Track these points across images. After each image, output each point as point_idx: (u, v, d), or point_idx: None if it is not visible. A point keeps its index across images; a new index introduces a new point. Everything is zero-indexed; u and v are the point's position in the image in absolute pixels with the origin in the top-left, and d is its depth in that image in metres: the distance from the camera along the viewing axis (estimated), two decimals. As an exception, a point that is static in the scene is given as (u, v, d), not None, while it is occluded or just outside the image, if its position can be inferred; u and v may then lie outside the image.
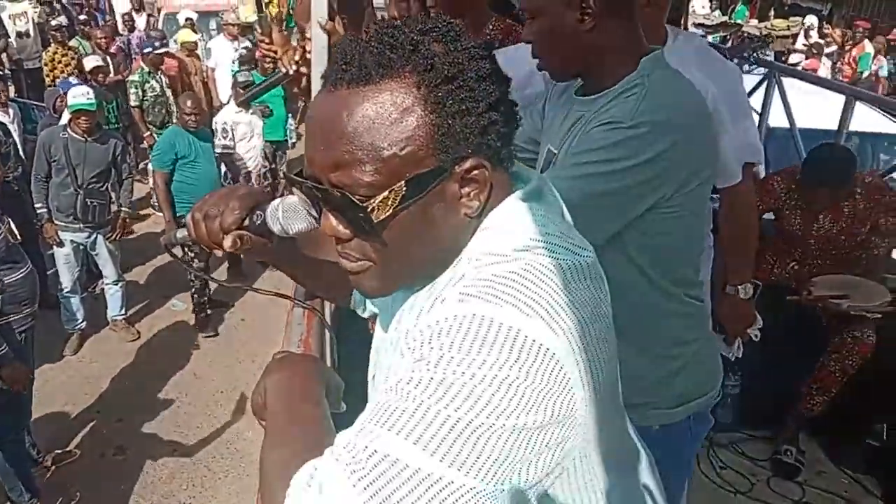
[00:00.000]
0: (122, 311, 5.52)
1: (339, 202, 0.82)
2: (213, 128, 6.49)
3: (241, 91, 6.11)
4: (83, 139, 5.03)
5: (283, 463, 0.79)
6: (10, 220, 3.81)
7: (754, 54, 3.97)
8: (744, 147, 2.04)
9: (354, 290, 1.23)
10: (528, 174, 0.94)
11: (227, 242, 1.07)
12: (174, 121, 7.39)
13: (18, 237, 3.79)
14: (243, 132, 6.36)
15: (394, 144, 0.78)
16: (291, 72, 2.03)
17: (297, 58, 2.01)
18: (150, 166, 6.33)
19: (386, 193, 0.78)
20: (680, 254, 1.45)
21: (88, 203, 5.07)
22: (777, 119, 4.65)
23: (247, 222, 1.07)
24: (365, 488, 0.68)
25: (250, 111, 6.36)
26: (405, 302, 0.93)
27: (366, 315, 1.29)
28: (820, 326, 3.19)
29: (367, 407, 0.76)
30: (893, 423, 3.19)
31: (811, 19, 12.63)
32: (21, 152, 5.63)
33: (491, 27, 2.42)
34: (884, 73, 9.96)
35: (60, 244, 5.09)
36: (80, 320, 5.28)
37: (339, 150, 0.79)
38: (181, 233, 1.15)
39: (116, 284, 5.42)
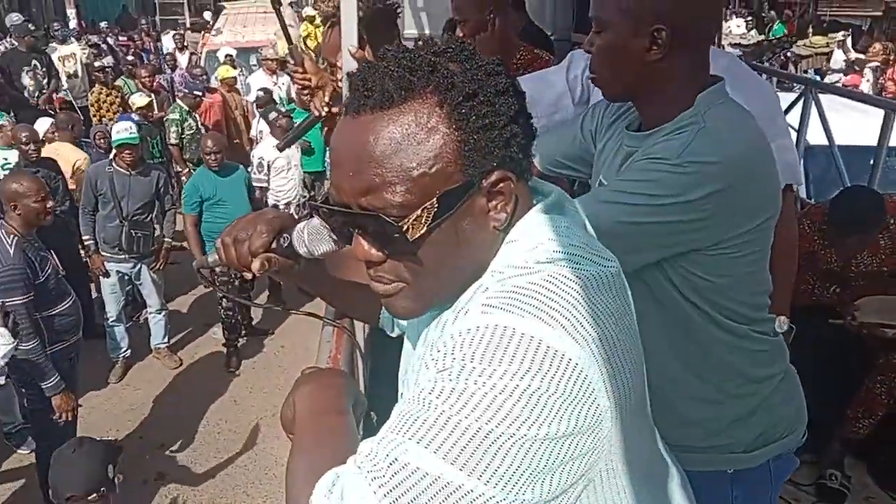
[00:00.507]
0: (166, 340, 5.64)
1: (372, 225, 0.83)
2: (252, 159, 6.65)
3: (278, 127, 6.28)
4: (128, 172, 5.19)
5: (307, 470, 0.81)
6: (55, 253, 3.94)
7: (777, 55, 3.86)
8: (782, 168, 1.94)
9: (383, 309, 1.24)
10: (546, 188, 0.95)
11: (256, 265, 1.11)
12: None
13: (62, 270, 3.91)
14: (281, 165, 6.50)
15: (423, 164, 0.80)
16: (324, 113, 2.07)
17: (327, 99, 2.05)
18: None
19: (419, 212, 0.80)
20: (742, 292, 1.37)
21: (133, 234, 5.21)
22: (815, 136, 4.54)
23: (274, 245, 1.11)
24: (385, 495, 0.70)
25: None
26: (431, 318, 0.94)
27: (394, 334, 1.30)
28: (863, 348, 3.11)
29: (390, 416, 0.77)
30: None
31: (843, 34, 12.48)
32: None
33: (518, 56, 2.47)
34: None
35: (106, 275, 5.24)
36: (124, 349, 5.42)
37: (370, 173, 0.80)
38: (212, 257, 1.20)
39: (160, 313, 5.55)
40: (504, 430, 0.71)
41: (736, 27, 15.78)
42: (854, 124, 4.46)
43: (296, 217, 1.16)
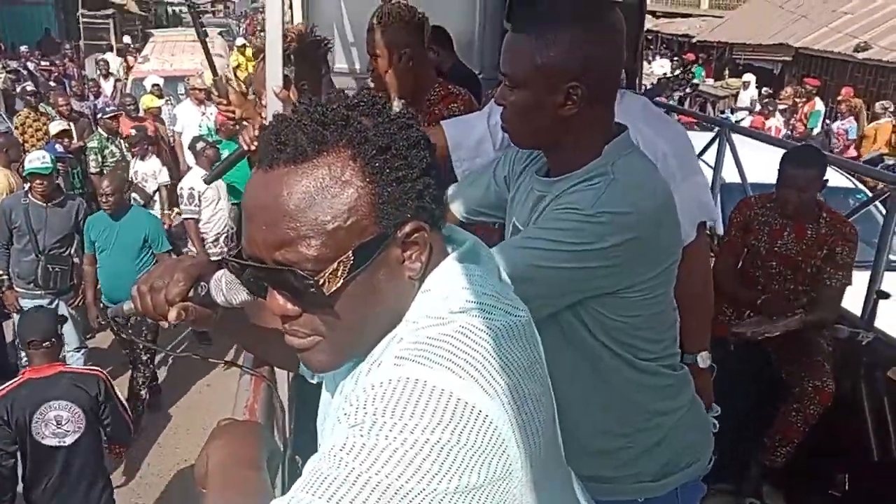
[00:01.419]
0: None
1: (287, 280, 0.82)
2: (179, 193, 6.50)
3: (204, 157, 6.20)
4: (43, 204, 4.99)
5: None
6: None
7: (676, 91, 4.08)
8: (696, 205, 1.98)
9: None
10: (461, 235, 0.96)
11: (172, 315, 1.08)
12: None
13: None
14: (211, 197, 6.38)
15: (337, 217, 0.80)
16: (253, 147, 2.06)
17: (255, 133, 2.03)
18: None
19: (334, 266, 0.80)
20: (649, 330, 1.43)
21: (50, 269, 4.99)
22: (730, 174, 4.78)
23: (191, 294, 1.09)
24: None
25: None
26: (347, 368, 0.93)
27: (314, 381, 1.29)
28: (779, 377, 3.23)
29: (303, 473, 0.76)
30: (854, 472, 3.19)
31: (748, 76, 13.27)
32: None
33: (433, 92, 2.49)
34: (853, 135, 10.17)
35: (20, 311, 5.00)
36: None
37: (284, 227, 0.79)
38: (127, 305, 1.16)
39: (78, 352, 5.30)
40: (414, 486, 0.70)
41: (659, 67, 16.48)
42: (764, 162, 4.69)
43: (214, 264, 1.13)
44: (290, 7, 4.67)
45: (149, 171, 7.14)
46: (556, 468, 0.94)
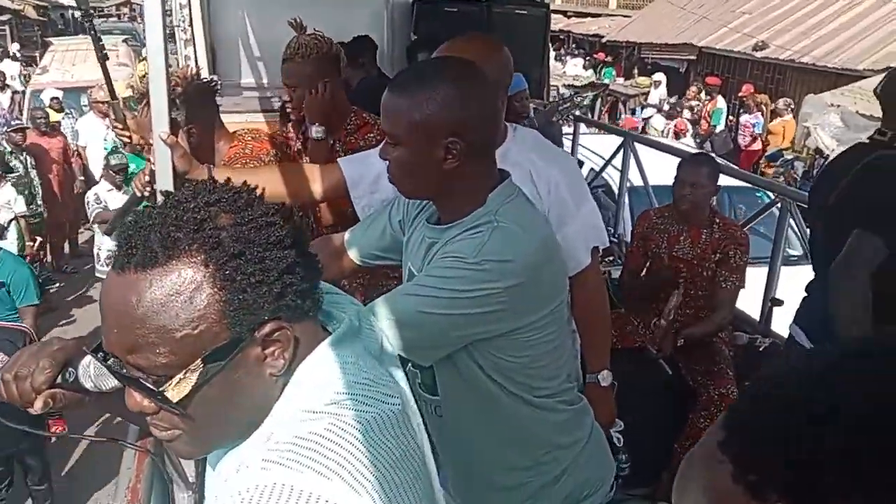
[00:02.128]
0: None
1: (138, 383, 0.80)
2: (87, 199, 6.25)
3: (112, 173, 5.99)
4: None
5: None
6: None
7: (566, 113, 4.18)
8: (590, 230, 2.05)
9: None
10: (340, 312, 0.94)
11: (38, 404, 1.04)
12: (39, 203, 7.08)
13: None
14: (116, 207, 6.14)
15: (186, 325, 0.77)
16: (146, 194, 2.05)
17: (146, 179, 2.04)
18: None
19: (181, 375, 0.78)
20: (543, 369, 1.47)
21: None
22: (636, 177, 5.02)
23: (59, 380, 1.04)
24: None
25: (122, 192, 6.17)
26: (223, 453, 0.91)
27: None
28: (688, 386, 3.34)
29: None
30: None
31: (659, 76, 13.79)
32: None
33: (349, 122, 2.50)
34: (759, 129, 10.62)
35: None
36: None
37: (132, 334, 0.77)
38: None
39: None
40: None
41: (572, 67, 16.84)
42: (667, 166, 4.90)
43: (80, 346, 1.07)
44: (191, 24, 4.58)
45: (1, 201, 6.49)
46: None
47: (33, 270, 4.61)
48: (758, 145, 10.42)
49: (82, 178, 8.10)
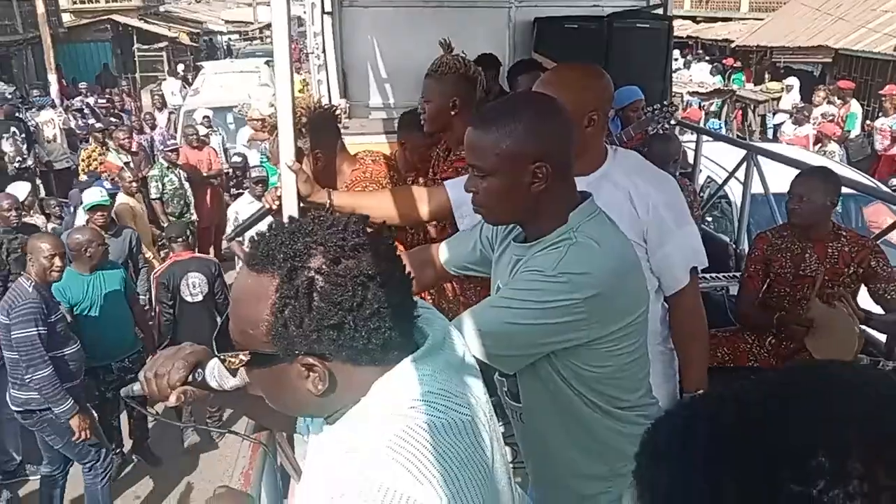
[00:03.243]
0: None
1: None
2: (228, 214, 6.90)
3: (252, 185, 6.56)
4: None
5: None
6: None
7: (660, 126, 4.07)
8: (689, 251, 2.09)
9: (298, 420, 1.39)
10: (427, 330, 1.07)
11: (172, 398, 1.26)
12: (192, 211, 7.86)
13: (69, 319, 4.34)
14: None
15: (247, 323, 0.98)
16: (274, 207, 2.29)
17: (277, 194, 2.25)
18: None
19: (239, 354, 1.00)
20: (623, 381, 1.53)
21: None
22: (758, 187, 4.85)
23: (190, 379, 1.25)
24: None
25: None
26: (321, 429, 1.11)
27: (305, 440, 1.38)
28: None
29: None
30: None
31: (792, 80, 13.16)
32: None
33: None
34: None
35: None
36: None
37: (234, 311, 1.01)
38: (136, 387, 1.33)
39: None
40: None
41: (699, 72, 16.40)
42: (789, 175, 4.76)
43: (210, 351, 1.29)
44: (324, 51, 4.91)
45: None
46: None
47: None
48: (896, 151, 9.81)
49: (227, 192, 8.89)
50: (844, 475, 0.47)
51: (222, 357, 1.04)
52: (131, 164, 8.45)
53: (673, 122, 4.15)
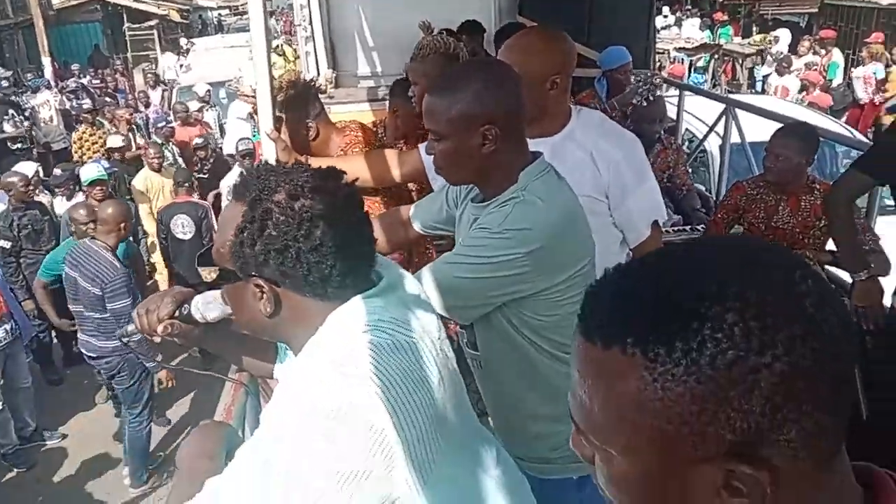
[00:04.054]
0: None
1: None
2: (221, 191, 7.09)
3: (241, 158, 6.78)
4: (100, 209, 5.62)
5: (175, 501, 1.17)
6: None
7: (643, 98, 4.13)
8: (649, 206, 2.17)
9: (276, 361, 1.53)
10: (382, 272, 1.20)
11: (160, 329, 1.38)
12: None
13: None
14: None
15: (220, 242, 1.13)
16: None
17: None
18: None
19: (208, 269, 1.21)
20: (568, 329, 1.54)
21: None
22: (736, 137, 4.97)
23: (176, 314, 1.38)
24: None
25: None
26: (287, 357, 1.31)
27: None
28: None
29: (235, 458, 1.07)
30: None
31: (782, 32, 13.16)
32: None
33: None
34: (881, 75, 10.14)
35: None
36: None
37: (216, 235, 1.17)
38: (131, 326, 1.46)
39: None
40: (305, 466, 0.96)
41: (689, 28, 16.39)
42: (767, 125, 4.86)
43: (195, 291, 1.43)
44: (311, 22, 5.01)
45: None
46: (457, 452, 1.15)
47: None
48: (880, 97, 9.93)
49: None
50: (724, 296, 0.57)
51: (204, 272, 1.23)
52: (132, 142, 8.61)
53: (658, 80, 4.21)
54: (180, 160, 8.14)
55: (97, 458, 5.12)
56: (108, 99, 10.75)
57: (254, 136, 8.50)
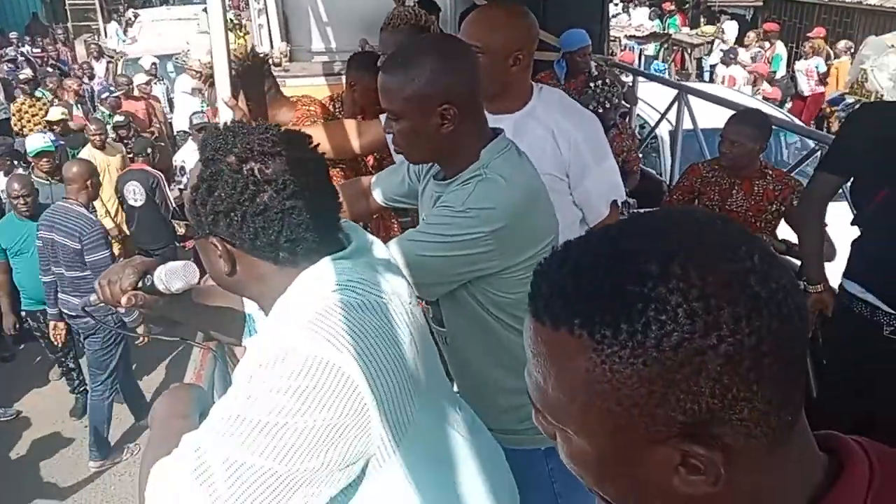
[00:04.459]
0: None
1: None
2: (174, 165, 6.95)
3: (196, 132, 6.63)
4: (47, 181, 5.46)
5: (150, 461, 1.07)
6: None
7: (599, 105, 4.24)
8: (607, 185, 2.18)
9: (245, 327, 1.52)
10: (351, 238, 1.20)
11: (124, 300, 1.34)
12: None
13: None
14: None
15: (186, 199, 1.16)
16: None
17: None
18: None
19: (179, 223, 1.30)
20: None
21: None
22: (689, 123, 5.18)
23: (140, 285, 1.35)
24: (201, 483, 0.97)
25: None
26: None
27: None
28: None
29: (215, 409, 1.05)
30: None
31: (730, 24, 13.43)
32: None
33: None
34: (822, 69, 10.45)
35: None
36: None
37: None
38: (93, 297, 1.42)
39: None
40: (280, 420, 0.96)
41: (639, 16, 16.66)
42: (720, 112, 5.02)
43: (157, 261, 1.41)
44: None
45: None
46: (430, 411, 1.17)
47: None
48: (821, 88, 10.29)
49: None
50: (667, 277, 0.57)
51: (174, 223, 1.26)
52: (71, 115, 8.35)
53: (609, 104, 4.28)
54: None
55: (52, 435, 5.03)
56: (48, 69, 10.38)
57: (202, 108, 8.37)
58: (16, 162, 6.56)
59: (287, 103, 2.83)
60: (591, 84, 4.20)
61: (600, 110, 4.09)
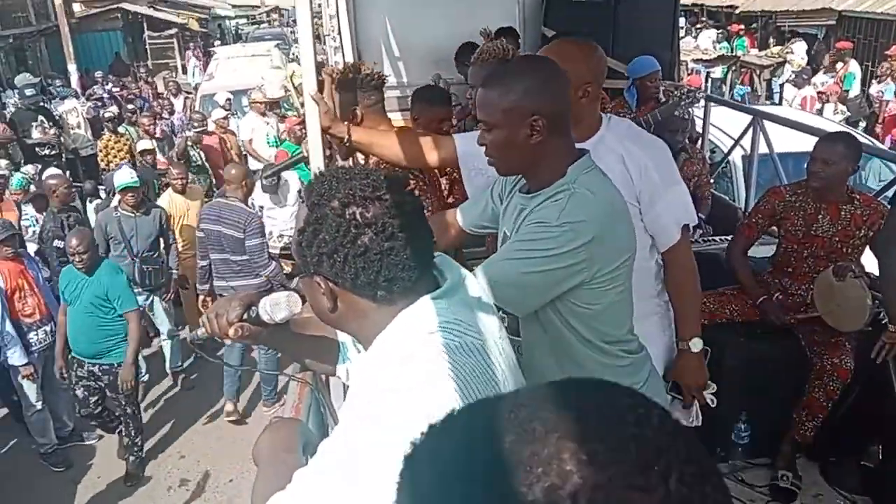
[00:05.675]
0: (179, 363, 6.10)
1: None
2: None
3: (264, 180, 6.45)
4: (132, 214, 5.74)
5: (262, 493, 1.13)
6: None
7: (684, 111, 4.23)
8: (678, 210, 2.21)
9: (339, 361, 1.57)
10: (446, 274, 1.23)
11: (231, 332, 1.43)
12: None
13: None
14: (272, 203, 6.66)
15: (293, 241, 1.19)
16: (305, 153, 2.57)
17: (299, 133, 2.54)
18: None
19: (288, 262, 1.33)
20: (611, 316, 1.69)
21: (144, 269, 5.75)
22: (765, 147, 5.08)
23: (245, 316, 1.43)
24: None
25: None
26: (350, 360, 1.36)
27: (346, 382, 1.57)
28: (805, 356, 3.32)
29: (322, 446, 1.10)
30: (887, 444, 3.21)
31: (799, 44, 13.14)
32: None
33: None
34: (889, 95, 10.13)
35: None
36: (143, 373, 5.67)
37: None
38: (201, 331, 1.50)
39: (172, 339, 5.99)
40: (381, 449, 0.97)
41: (705, 39, 16.47)
42: (794, 136, 4.93)
43: (261, 294, 1.48)
44: (339, 33, 5.05)
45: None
46: None
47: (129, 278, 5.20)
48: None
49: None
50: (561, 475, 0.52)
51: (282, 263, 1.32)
52: (156, 149, 8.74)
53: (700, 94, 4.28)
54: (208, 164, 8.29)
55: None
56: (129, 106, 10.90)
57: (274, 141, 8.64)
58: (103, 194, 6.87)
59: (386, 121, 2.90)
60: (675, 91, 4.20)
61: (686, 116, 4.12)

═══

_Your instructions_
Beginning with the line that contains "59: (287, 103, 2.83)" and ending with the final line of the material, reproduce those lines exactly and nothing else. Omit the pictures.

_Answer space_
59: (287, 103, 2.83)
60: (591, 84, 4.20)
61: (600, 110, 4.09)
[00:05.675]
0: (179, 363, 6.10)
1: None
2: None
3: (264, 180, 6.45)
4: (132, 214, 5.74)
5: (262, 493, 1.13)
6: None
7: (684, 111, 4.23)
8: (678, 210, 2.21)
9: (339, 361, 1.57)
10: (446, 274, 1.23)
11: (231, 332, 1.43)
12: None
13: None
14: (272, 203, 6.66)
15: (293, 241, 1.19)
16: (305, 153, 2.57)
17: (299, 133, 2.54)
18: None
19: (288, 262, 1.33)
20: (611, 316, 1.69)
21: (144, 269, 5.75)
22: (765, 147, 5.08)
23: (245, 316, 1.43)
24: None
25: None
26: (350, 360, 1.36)
27: (346, 382, 1.57)
28: (805, 356, 3.32)
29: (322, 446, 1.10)
30: (887, 444, 3.21)
31: (799, 44, 13.14)
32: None
33: None
34: (889, 95, 10.13)
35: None
36: (143, 373, 5.67)
37: None
38: (201, 331, 1.50)
39: (172, 339, 5.99)
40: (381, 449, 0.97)
41: (705, 39, 16.47)
42: (794, 136, 4.93)
43: (261, 294, 1.48)
44: (339, 33, 5.05)
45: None
46: None
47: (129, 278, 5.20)
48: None
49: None
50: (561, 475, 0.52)
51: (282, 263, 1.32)
52: (156, 149, 8.74)
53: (700, 94, 4.28)
54: (208, 164, 8.29)
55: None
56: (129, 106, 10.90)
57: (274, 141, 8.64)
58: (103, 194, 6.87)
59: (386, 121, 2.90)
60: (675, 91, 4.20)
61: (686, 116, 4.12)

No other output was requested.